I'm struggling to understand why this code runs with blistering speed with Intel compiler 12, and really slows down with Intel compiler 16
#include <stdlib.h>
#include <time.h>
int main(int argc, char *argv[])
{
int i,t;
int n=10000000;
int T=1000;
time_t t1,t2;
// double A[n],B[n],C[n];
double *A = (double*) malloc (sizeof(double)*n);
double *B = (double*) malloc (sizeof(double)*n);
double *C = (double*) malloc (sizeof(double)*n);
for (i=0;i<n;i++)
{
A[i]=1.0;
B[i]=2.0;
}
t1=clock();
for (t=0;t<T;t++)
for (i=0;i<n;i++)
C[i]=A[i]*B[i];
t2=clock();
double sum=0.0;
for (i=0;i<n;i++) sum += C[i];
printf("sum %f\n",sum);
printf("time %f\n",(double)(t2-t1)/CLOCKS_PER_SEC);
}
makefile: icc -O2 -o array array.c
Likely, one of the compilers aggressively optimizes away the whole burdensome nested loop.

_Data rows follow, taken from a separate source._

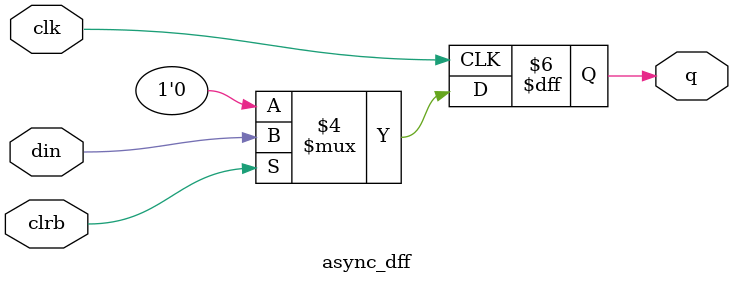
<source format=v>
module async_dff(din,clrb,clk,q);
	input din,clk,clrb;
	output q;
	reg q;
	always@(posedge clk)
	begin
		if(!clrb) q<=1'b0;
		else q<=din;
	end
endmodule
</source>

It seems likely that your optimized code actually ends up as:
t1=clock();
t2=clock();
double sum=0.0;
for (i=0;i<n;i++) sum += A[i]*B[i];
It is perfectly fine for the compiler to do such optimizations. You can block optimizations by making the loop iterators volatile
.
Ensure that you have same level of optimization enabled on both compilers.